### WHAT YOU NEED TO DO:
Please give back all the records exactly, but keep the pictures out.

### RECORDS PROVIDED:
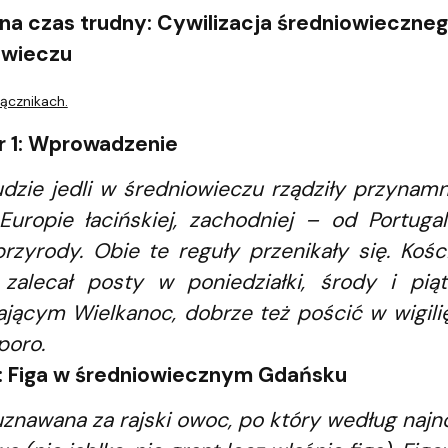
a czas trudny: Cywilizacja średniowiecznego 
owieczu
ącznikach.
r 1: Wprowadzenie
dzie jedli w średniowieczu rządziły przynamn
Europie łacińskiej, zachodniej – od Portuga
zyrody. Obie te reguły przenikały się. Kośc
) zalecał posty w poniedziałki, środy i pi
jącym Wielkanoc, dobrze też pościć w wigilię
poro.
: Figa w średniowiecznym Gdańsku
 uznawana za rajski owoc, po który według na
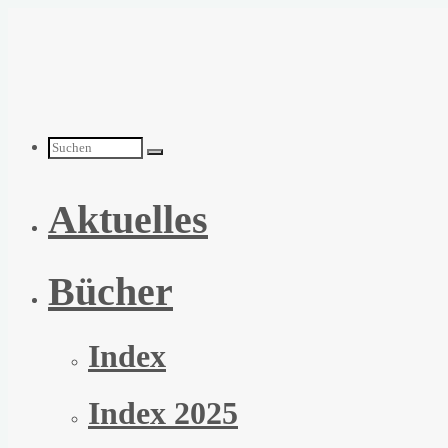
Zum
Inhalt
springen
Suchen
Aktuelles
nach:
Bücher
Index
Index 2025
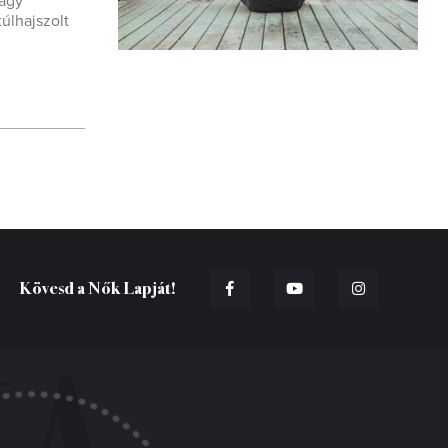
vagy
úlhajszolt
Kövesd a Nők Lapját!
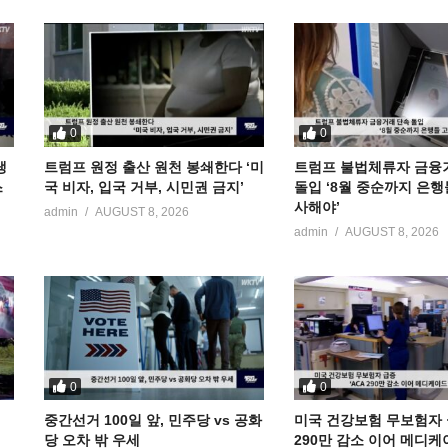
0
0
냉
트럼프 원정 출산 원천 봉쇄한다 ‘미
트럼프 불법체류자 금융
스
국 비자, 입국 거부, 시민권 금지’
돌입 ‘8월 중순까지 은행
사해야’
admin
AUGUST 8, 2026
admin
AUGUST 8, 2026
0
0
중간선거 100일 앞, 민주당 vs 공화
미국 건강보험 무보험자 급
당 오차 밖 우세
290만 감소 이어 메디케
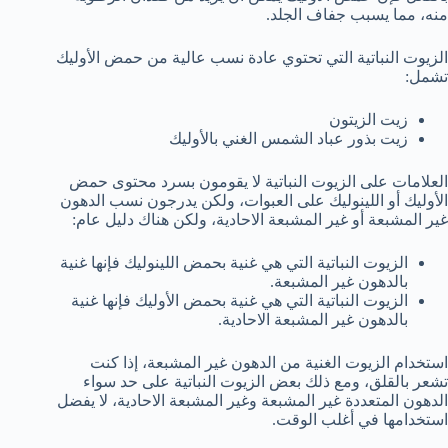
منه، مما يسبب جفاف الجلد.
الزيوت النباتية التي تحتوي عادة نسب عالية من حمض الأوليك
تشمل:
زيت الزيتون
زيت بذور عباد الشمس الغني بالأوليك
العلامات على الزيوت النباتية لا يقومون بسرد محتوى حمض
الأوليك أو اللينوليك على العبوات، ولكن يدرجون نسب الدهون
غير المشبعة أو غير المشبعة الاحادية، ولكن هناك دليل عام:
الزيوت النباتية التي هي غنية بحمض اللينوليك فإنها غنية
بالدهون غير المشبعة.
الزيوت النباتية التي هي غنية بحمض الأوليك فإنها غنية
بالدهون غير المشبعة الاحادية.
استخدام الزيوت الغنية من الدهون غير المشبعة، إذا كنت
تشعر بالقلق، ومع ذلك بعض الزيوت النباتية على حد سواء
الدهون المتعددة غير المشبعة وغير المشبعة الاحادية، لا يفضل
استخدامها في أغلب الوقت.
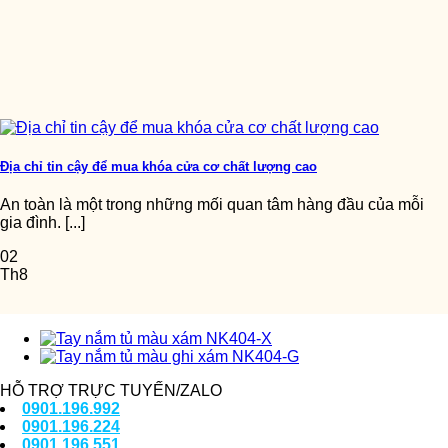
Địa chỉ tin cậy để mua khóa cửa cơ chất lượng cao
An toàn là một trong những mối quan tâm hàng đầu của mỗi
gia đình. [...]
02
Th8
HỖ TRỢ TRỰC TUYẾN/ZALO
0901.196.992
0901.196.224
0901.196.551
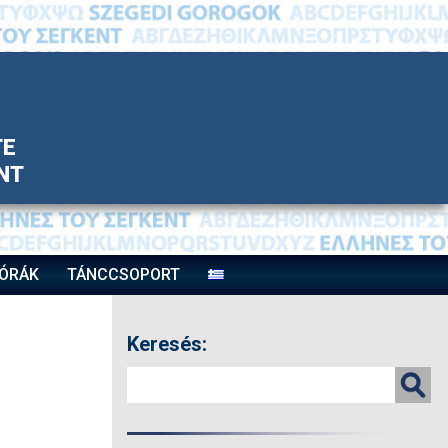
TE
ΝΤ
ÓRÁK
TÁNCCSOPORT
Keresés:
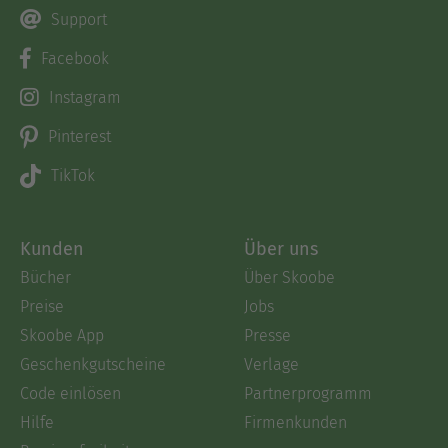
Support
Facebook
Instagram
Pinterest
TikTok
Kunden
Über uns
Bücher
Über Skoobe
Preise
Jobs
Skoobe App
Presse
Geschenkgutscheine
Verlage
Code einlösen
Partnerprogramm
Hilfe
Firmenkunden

### TASK ANSWER:
a czas trudny: Cywilizacja średniowiecznego 
owieczu
ącznikach.
r 1: Wprowadzenie
dzie jedli w średniowieczu rządziły przynamn
Europie łacińskiej, zachodniej – od Portuga
zyrody. Obie te reguły przenikały się. Kośc
) zalecał posty w poniedziałki, środy i pi
jącym Wielkanoc, dobrze też pościć w wigilię
poro.
: Figa w średniowiecznym Gdańsku
 uznawana za rajski owoc, po który według na
Zum
Inhalt
springen
Suchen
Aktuelles
nach:
Bücher
Index
Index 2025
vagy
úlhajszolt
Kövesd a Nők Lapját!
0
0
냉
트럼프 원정 출산 원천 봉쇄한다 ‘미
트럼프 불법체류자 금융
스
국 비자, 입국 거부, 시민권 금지’
돌입 ‘8월 중순까지 은행
사해야’
admin
AUGUST 8, 2026
admin
AUGUST 8, 2026
0
0
중간선거 100일 앞, 민주당 vs 공화
미국 건강보험 무보험자 급
당 오차 밖 우세
290만 감소 이어 메디케
منه، مما يسبب جفاف الجلد.
الزيوت النباتية التي تحتوي عادة نسب عالية من حمض الأوليك
تشمل:
زيت الزيتون
زيت بذور عباد الشمس الغني بالأوليك
العلامات على الزيوت النباتية لا يقومون بسرد محتوى حمض
الأوليك أو اللينوليك على العبوات، ولكن يدرجون نسب الدهون
غير المشبعة أو غير المشبعة الاحادية، ولكن هناك دليل عام:
الزيوت النباتية التي هي غنية بحمض اللينوليك فإنها غنية
بالدهون غير المشبعة.
الزيوت النباتية التي هي غنية بحمض الأوليك فإنها غنية
بالدهون غير المشبعة الاحادية.
استخدام الزيوت الغنية من الدهون غير المشبعة، إذا كنت
تشعر بالقلق، ومع ذلك بعض الزيوت النباتية على حد سواء
الدهون المتعددة غير المشبعة وغير المشبعة الاحادية، لا يفضل
استخدامها في أغلب الوقت.
Địa chỉ tin cậy để mua khóa cửa cơ chất lượng cao
An toàn là một trong những mối quan tâm hàng đầu của mỗi
gia đình. [...]
02
Th8
HỖ TRỢ TRỰC TUYẾN/ZALO
0901.196.992
0901.196.224
0901.196.551
TE
ΝΤ
ÓRÁK
TÁNCCSOPORT
Keresés:
Support
Facebook
Instagram
Pinterest
TikTok
Kunden
Über uns
Bücher
Über Skoobe
Preise
Jobs
Skoobe App
Presse
Geschenkgutscheine
Verlage
Code einlösen
Partnerprogramm
Hilfe
Firmenkunden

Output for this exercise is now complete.